* Records to use
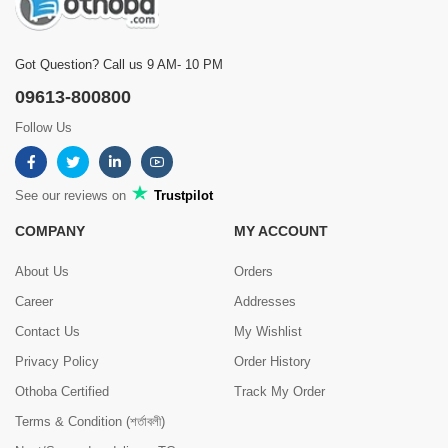
Got Question? Call us 9 AM- 10 PM
09613-800800
Follow Us
See our reviews on
Trustpilot
COMPANY
MY ACCOUNT
About Us
Orders
Career
Addresses
Contact Us
My Wishlist
Privacy Policy
Order History
Othoba Certified
Track My Order
Terms & Condition (শর্তাবলী)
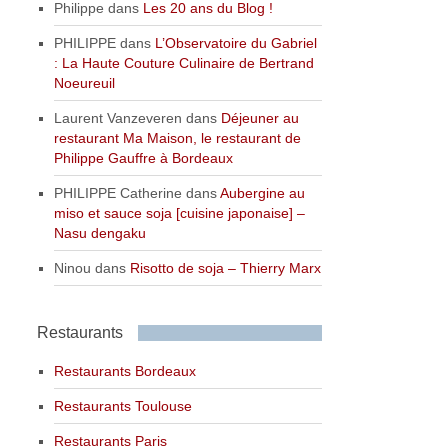
Philippe
dans
Les 20 ans du Blog !
PHILIPPE
dans
L’Observatoire du Gabriel
: La Haute Couture Culinaire de Bertrand
Noeureuil
Laurent Vanzeveren
dans
Déjeuner au
restaurant Ma Maison, le restaurant de
Philippe Gauffre à Bordeaux
PHILIPPE Catherine
dans
Aubergine au
miso et sauce soja [cuisine japonaise] –
Nasu dengaku
Ninou
dans
Risotto de soja – Thierry Marx
Restaurants
Restaurants Bordeaux
Restaurants Toulouse
Restaurants Paris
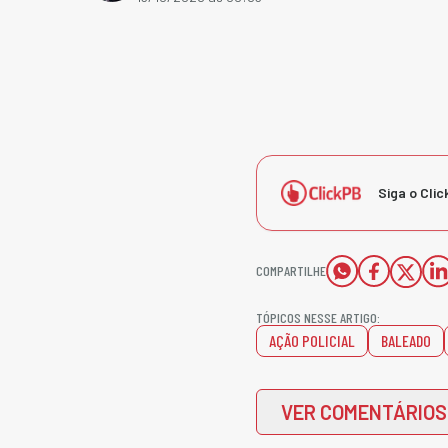
Siga o Clic
COMPARTILHE
TÓPICOS NESSE ARTIGO:
AÇÃO POLICIAL
BALEADO
VER COMENTÁRIOS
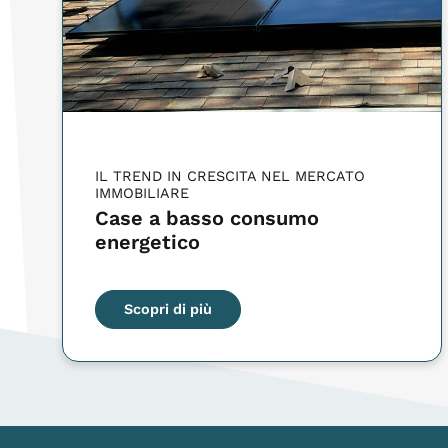
IL TREND IN CRESCITA NEL MERCATO
IMMOBILIARE
Case a basso consumo
energetico
Scopri di più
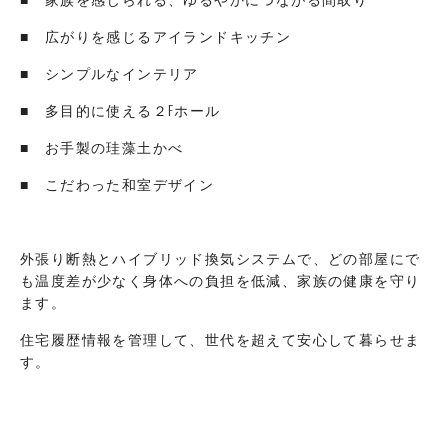
■ 広がりを感じるアイランドキッチン
■ シンプルなインテリア
■ 多目的に使える２Fホール
■ お手製の珪藻土かべ
■ こだわった和室デザイン
外張り断熱とハイブリッド換気システムで、どの部屋にで
も温度差が少なく身体への負担を低減、家族の健康を守り
ます。
住宅履歴情報を管理して、世代を超えて安心して暮らせま
す。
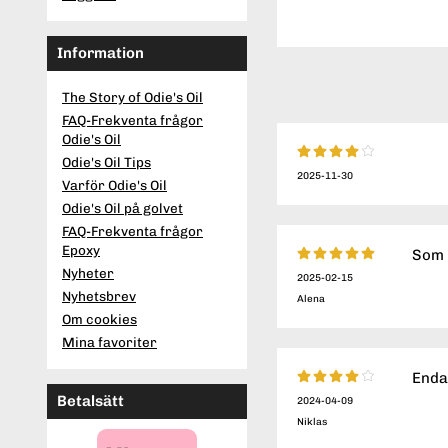
Information
The Story of Odie's Oil
FAQ-Frekventa frågor
Odie's Oil
Odie's Oil Tips
2025-11-30
Varför Odie's Oil
Odie's Oil på golvet
FAQ-Frekventa frågor
Epoxy
Som i
Nyheter
2025-02-15
Nyhetsbrev
Alena
Om cookies
Mina favoriter
Endas
Betalsätt
2024-04-09
Niklas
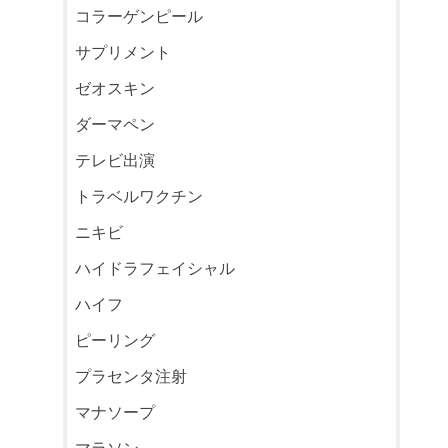
コラーゲンピール
サプリメント
ゼオスキン
ダーマペン
テレビ出演
トラベルワクチン
ニキビ
ハイドラフェイシャル
ハイフ
ピーリング
プラセンタ注射
マナソープ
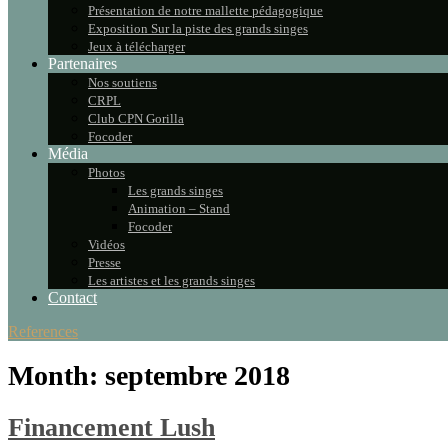
Présentation de notre mallette pédagogique
Exposition Sur la piste des grands singes
Jeux à télécharger
Partenaires
Nos soutiens
CRPL
Club CPN Gorilla
Focoder
Média
Photos
Les grands singes
Animation – Stand
Focoder
Vidéos
Presse
Les artistes et les grands singes
Contact
References
Month:
septembre 2018
Financement Lush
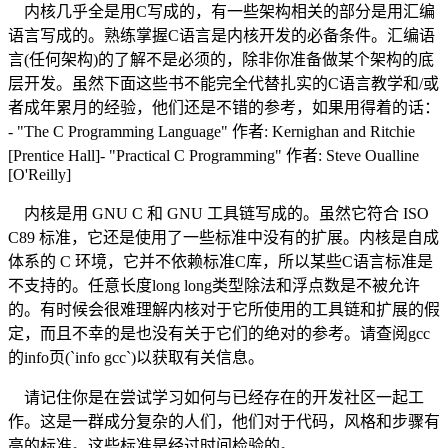
内核几乎全是用C写成的，有一些架构相关的部分是用汇编
语言写成的。熟练掌握C语言是内核开发的必备条件。汇编语
言(任何架构)的了解不是必须的，除非你准备做某个架构的底
层开发。虽然下面这些书不能完全代替扎实的C语言教学和/或
者成年累月的经验，他们还是不错的参考，如果用得着的话：
- "The C Programming Language" 作者: Kernighan and Ritchie
[Prentice Hall]- "Practical C Programming" 作者: Steve Oualline
[O'Reilly]
内核是用 GNU C 和 GNU 工具链写成的。虽然它符合 ISO
C89 标准，它还是使用了一些标准中没有的扩展。内核是自成
体系的 C 环境，它并不依赖标准C库，所以某些C语言标准是
不支持的。任意长度long long类型除法和浮点数是不被允许
的。有时候会很难理解内核对于它所使用的工具链和扩展的假
定，而且不幸的是也没有关于它们的绝对的参考。请查阅gcc
的info页(`info gcc`)以获取有关信息。
请记住你是在尝试学习如何与已经存在的开发社区一起工
作。这是一群成分复杂的人们，他们对于代码，风格和步骤有
高的标准。这些标准是经过时间检验的。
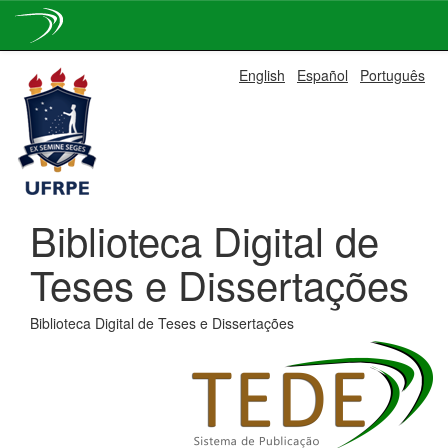
Skip
English
Español
Português
navigation
Biblioteca Digital de
Teses e Dissertações
Biblioteca Digital de Teses e Dissertações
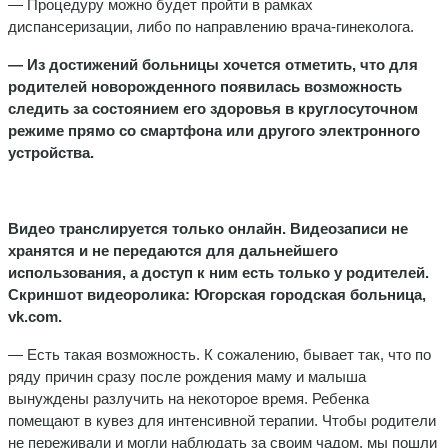
— Процедуру можно будет пройти в рамках
диспансеризации, либо по направлению врача-гинеколога.
— Из достижений больницы хочется отметить, что для
родителей новорожденного появилась возможность
следить за состоянием его здоровья в круглосуточном
режиме прямо со смартфона или другого электронного
устройства.
Видео транслируется только онлайн. Видеозаписи не
хранятся и не передаются для дальнейшего
использования, а доступ к ним есть только у родителей.
Скриншот видеоролика: Югорская городская больница,
vk.com.
— Есть такая возможность. К сожалению, бывает так, что по
ряду причин сразу после рождения маму и малыша
вынуждены разлучить на некоторое время. Ребенка
помещают в кувез для интенсивной терапии. Чтобы родители
не переживали и могли наблюдать за своим чадом, мы пошли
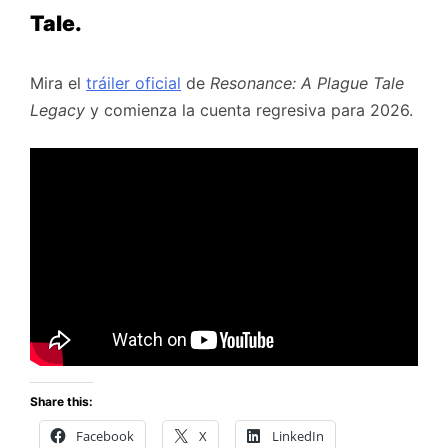
Tale.
Mira el
tráiler oficial
de
Resonance: A Plague Tale
Legacy
y comienza la cuenta regresiva para 2026.
Share this:
Facebook
X
LinkedIn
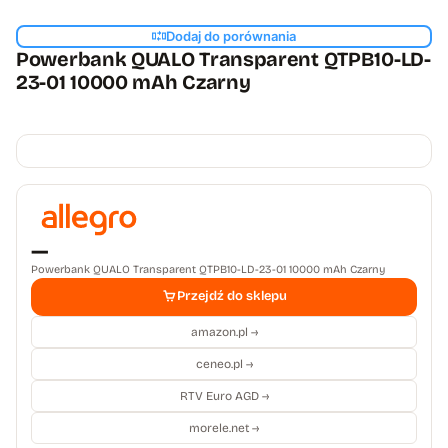
Dodaj do porównania
Powerbank QUALO Transparent QTPB10-LD-
23-01 10000 mAh Czarny
—
Powerbank QUALO Transparent QTPB10-LD-23-01 10000 mAh Czarny
Przejdź do sklepu
amazon.pl →
ceneo.pl →
RTV Euro AGD →
morele.net →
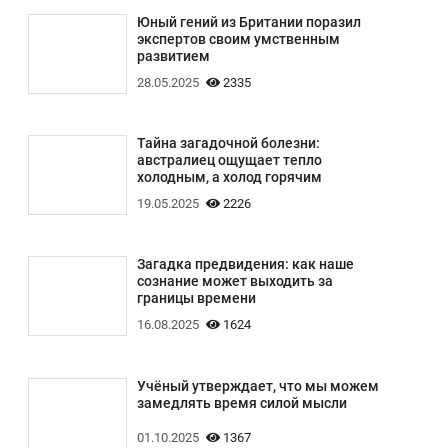
Юный гений из Британии поразил
экспертов своим умственным
развитием
28.05.2025
2335
Тайна загадочной болезни:
австралиец ощущает тепло
холодным, а холод горячим
19.05.2025
2226
Загадка предвидения: как наше
сознание может выходить за
границы времени
16.08.2025
1624
Учёный утверждает, что мы можем
замедлять время силой мысли
01.10.2025
1367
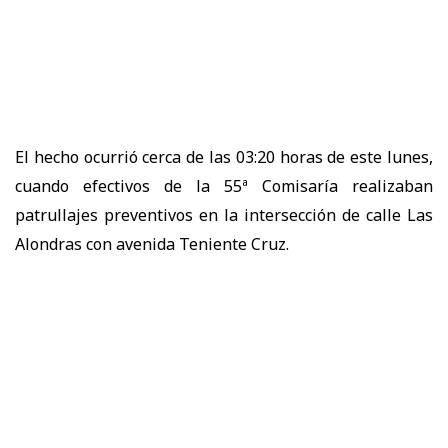
El hecho ocurrió cerca de las
03:20 horas de este lunes
,
cuando efectivos de la
55ª Comisaría
realizaban
patrullajes preventivos en la intersección de
calle Las
Alondras con avenida Teniente Cruz.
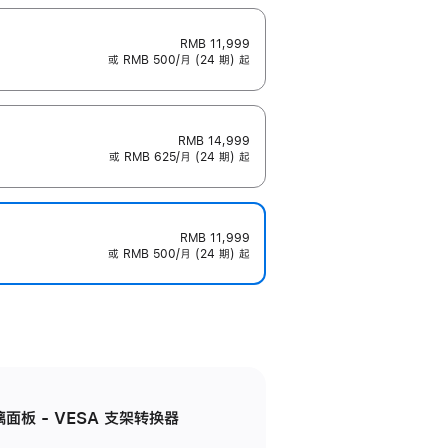
RMB 11,999
或 RMB 500/月 (24 期) 起
RMB 14,999
或 RMB 625/月 (24 期) 起
RMB 11,999
或 RMB 500/月 (24 期) 起
准玻璃面板 - VESA 支架转换器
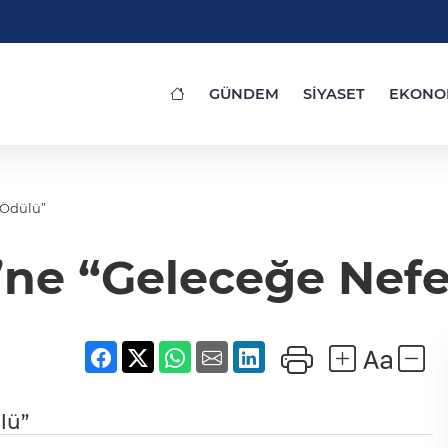
GÜNDEM
SİYASET
EKONO
l Ödülü”
si’ne “Geleceğe Nef
lü”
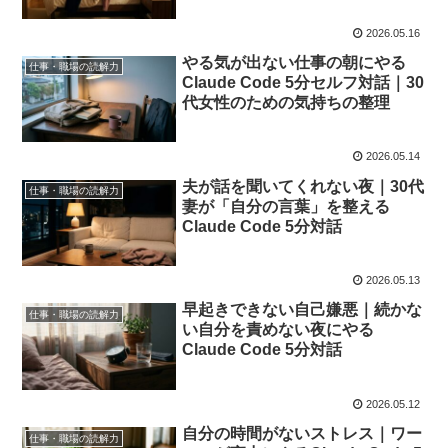
2026.05.16
やる気が出ない仕事の朝にやる
仕事・職場の読解力
Claude Code 5分セルフ対話｜30
代女性のための気持ちの整理
2026.05.14
夫が話を聞いてくれない夜｜30代
仕事・職場の読解力
妻が「自分の言葉」を整える
Claude Code 5分対話
2026.05.13
早起きできない自己嫌悪｜続かな
仕事・職場の読解力
い自分を責めない夜にやる
Claude Code 5分対話
2026.05.12
自分の時間がないストレス｜ワー
仕事・職場の読解力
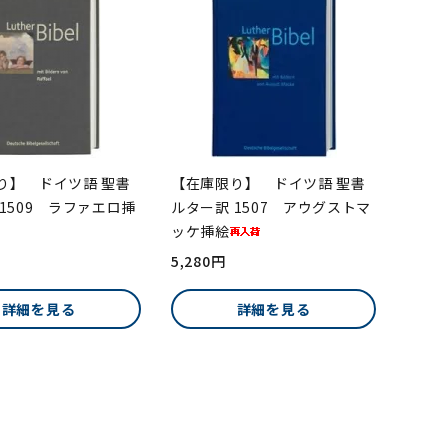
り】 ドイツ語 聖書
【在庫限り】 ドイツ語 聖書
1509 ラファエロ挿
ルター訳 1507 アウグストマ
ッケ挿絵
5,280円
詳細を見る
詳細を見る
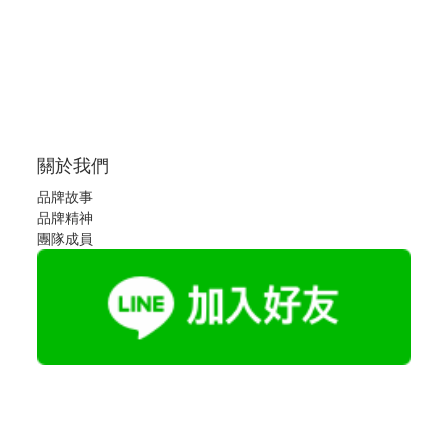
關於我們
品牌故事
品牌精神
團隊成員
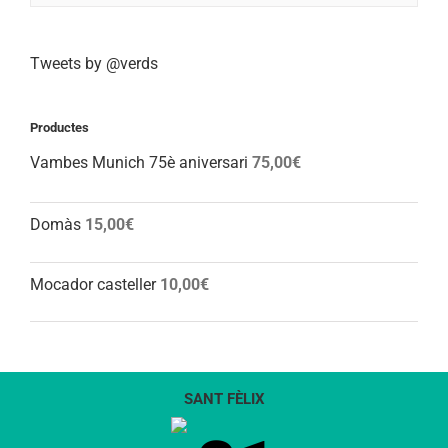
Tweets by @verds
Productes
Vambes Munich 75è aniversari
75,00
€
Domàs
15,00
€
Mocador casteller
10,00
€
SANT FÈLIX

* Task
Pull out every line of the material that contains the word "Odie".

* Exercise solution
The Story of Odie's Oil
Odie's Oil
Odie's Oil Tips
Varför Odie's Oil
Odie's Oil på golvet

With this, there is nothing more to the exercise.